Since 2004, mediators, or abunzi in the local Kinyarwanda language, have been settling community-level land disputes and other wrangles.
"Community mediators gave Rwandans access to cheap, speedy, unifying and convenient way of solving misunderstandings", said President Kagame.
With misunderstandings solved, he said, "People get time to engage in development activities".
Elected within their community based on integrity and courage, mediators are volunteers, and only receive incentives like healthcare coverage.
The country has 30,786 mediators, 13,854 (45%) of whom, are women.
In 2013 alone, of over 57,000 cases registered, mediators sorted majority of them, with just 8,431 cases heading to the conventional courts of law.
Rwanda's Justice Minister, Johnston Busingye, said mediators' efficiency lies within their proximity to the community.

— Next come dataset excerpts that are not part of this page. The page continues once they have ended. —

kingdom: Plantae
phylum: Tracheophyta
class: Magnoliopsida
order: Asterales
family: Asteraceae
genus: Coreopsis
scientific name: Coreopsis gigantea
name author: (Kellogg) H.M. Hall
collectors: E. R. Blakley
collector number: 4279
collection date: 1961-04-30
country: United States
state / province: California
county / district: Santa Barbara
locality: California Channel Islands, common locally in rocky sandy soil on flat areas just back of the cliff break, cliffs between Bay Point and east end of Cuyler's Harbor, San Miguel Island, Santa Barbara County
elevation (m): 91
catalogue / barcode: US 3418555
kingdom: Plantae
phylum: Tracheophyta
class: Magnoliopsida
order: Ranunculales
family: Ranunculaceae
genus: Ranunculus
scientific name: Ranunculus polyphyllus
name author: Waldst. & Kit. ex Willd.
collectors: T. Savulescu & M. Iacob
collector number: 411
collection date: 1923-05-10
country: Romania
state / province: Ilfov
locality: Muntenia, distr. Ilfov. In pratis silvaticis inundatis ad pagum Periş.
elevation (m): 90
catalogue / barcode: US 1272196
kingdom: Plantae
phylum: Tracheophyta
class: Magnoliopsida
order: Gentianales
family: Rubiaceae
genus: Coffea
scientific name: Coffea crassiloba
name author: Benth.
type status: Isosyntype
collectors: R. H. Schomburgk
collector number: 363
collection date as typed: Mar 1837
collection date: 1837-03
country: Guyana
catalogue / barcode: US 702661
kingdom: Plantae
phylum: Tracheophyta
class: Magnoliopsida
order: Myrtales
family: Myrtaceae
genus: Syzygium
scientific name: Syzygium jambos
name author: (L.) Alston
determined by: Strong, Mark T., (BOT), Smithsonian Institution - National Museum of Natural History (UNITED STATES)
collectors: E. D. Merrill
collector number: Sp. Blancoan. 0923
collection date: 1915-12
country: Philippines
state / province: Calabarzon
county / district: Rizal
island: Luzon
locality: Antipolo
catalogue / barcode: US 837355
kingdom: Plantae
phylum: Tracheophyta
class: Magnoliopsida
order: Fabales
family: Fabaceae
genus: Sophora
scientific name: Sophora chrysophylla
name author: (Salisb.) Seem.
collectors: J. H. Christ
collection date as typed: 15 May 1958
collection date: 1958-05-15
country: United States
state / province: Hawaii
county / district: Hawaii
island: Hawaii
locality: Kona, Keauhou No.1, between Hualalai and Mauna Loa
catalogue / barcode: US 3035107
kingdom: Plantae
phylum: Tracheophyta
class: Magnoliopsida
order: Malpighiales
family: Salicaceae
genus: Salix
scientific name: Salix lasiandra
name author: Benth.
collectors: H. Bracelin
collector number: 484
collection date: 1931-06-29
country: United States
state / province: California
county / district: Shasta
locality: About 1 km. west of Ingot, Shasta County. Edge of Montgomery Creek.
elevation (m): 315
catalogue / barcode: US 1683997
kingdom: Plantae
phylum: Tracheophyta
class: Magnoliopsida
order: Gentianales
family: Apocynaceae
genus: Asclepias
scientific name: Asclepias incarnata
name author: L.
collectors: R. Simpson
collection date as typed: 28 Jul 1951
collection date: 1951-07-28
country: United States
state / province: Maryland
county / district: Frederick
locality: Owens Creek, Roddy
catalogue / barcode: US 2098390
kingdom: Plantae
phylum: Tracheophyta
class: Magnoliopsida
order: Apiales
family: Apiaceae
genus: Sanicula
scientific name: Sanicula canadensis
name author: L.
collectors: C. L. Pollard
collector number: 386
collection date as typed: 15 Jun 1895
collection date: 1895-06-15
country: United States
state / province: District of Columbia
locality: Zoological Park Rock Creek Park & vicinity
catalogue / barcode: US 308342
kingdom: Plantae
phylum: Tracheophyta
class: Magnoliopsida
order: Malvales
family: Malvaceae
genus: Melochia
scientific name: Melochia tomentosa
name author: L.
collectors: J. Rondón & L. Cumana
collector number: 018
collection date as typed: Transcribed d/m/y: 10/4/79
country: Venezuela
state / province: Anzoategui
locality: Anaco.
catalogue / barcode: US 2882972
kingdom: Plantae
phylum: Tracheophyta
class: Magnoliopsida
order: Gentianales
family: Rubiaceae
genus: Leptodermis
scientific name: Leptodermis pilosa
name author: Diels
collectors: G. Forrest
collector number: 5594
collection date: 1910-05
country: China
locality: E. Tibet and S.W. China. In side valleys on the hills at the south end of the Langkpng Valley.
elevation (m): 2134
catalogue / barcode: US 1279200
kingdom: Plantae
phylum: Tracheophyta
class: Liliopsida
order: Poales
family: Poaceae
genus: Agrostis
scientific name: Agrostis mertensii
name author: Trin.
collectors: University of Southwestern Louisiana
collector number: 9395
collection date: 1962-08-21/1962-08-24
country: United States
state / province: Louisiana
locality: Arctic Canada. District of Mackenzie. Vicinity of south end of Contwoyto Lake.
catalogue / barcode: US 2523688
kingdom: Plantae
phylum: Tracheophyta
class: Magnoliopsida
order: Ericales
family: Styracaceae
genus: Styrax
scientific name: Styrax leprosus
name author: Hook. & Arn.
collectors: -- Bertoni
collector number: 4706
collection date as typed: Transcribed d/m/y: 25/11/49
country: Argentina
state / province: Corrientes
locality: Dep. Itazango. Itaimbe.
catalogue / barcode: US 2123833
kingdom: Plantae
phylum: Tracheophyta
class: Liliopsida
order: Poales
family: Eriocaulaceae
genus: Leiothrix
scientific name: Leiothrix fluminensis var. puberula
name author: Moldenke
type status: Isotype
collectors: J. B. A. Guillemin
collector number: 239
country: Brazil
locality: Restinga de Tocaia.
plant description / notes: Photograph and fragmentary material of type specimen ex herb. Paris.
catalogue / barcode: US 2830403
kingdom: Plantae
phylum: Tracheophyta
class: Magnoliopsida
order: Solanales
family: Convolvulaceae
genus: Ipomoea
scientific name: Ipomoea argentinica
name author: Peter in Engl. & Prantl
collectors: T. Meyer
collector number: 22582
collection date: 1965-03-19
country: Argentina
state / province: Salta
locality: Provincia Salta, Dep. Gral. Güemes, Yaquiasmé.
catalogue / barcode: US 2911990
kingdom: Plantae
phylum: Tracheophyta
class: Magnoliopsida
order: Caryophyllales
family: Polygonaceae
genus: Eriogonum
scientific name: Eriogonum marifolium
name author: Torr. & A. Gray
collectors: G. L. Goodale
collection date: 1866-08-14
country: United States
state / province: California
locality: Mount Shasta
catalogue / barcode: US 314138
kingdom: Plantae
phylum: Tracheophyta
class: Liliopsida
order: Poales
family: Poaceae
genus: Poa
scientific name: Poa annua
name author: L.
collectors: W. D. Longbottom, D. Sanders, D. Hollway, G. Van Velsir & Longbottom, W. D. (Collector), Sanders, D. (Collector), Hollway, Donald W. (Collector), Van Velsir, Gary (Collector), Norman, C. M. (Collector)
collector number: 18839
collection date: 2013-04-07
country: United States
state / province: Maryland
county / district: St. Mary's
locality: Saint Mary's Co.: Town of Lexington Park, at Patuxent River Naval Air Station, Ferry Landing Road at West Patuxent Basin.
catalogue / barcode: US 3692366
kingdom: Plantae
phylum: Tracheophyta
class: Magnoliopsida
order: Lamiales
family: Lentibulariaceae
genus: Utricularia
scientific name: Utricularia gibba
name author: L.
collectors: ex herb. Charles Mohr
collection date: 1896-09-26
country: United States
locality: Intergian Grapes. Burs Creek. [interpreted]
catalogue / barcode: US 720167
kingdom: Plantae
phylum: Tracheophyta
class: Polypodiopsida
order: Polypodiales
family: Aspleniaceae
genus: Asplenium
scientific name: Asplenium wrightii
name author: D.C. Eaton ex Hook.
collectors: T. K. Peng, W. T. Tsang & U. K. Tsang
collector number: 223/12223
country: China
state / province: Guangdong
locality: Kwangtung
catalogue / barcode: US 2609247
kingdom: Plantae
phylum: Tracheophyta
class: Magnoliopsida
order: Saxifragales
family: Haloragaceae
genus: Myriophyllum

"Misunderstandings are well-known by people within the community. That is why mediators solve them well and quickly", said Busingye, in a ceremony to mark ten years since the creation of the mediation organ.
Mediators are part of what the country calls "home-grown solutions", a way of adapting cultural practices to help solve problems before turning to the outside world.
In similar fashion, from 2002 to 2012, nearly two million Genocide cases were settled through Gacaca, one of the world's biggest justice systems.
Derived from a traditional, community conflict resolution model, hearings were held in the grass, or Gacaca. Without Gacaca, some legal experts say it would have taken Rwanda nearly three hundred years to complete the cases.
President Kagame admitted "Gacaca had its imperfections", but it should teach the continent a lesson, nonetheless.
"Gacaca served as an indicator that Africans are capable of finding solutions to their various problems", he said.
Lamin Manneh, UN Resident Coordinator in Rwanda, agrees Rwanda is "a learning environment".
"We will continue to support Rwanda's transformational agenda", he said.
Over the last ten years, mediators have resolved nearly 80% of the cases at a "satisfactory rate", fostering "reconciliation and forgiveness" among Rwanda's eleven million people.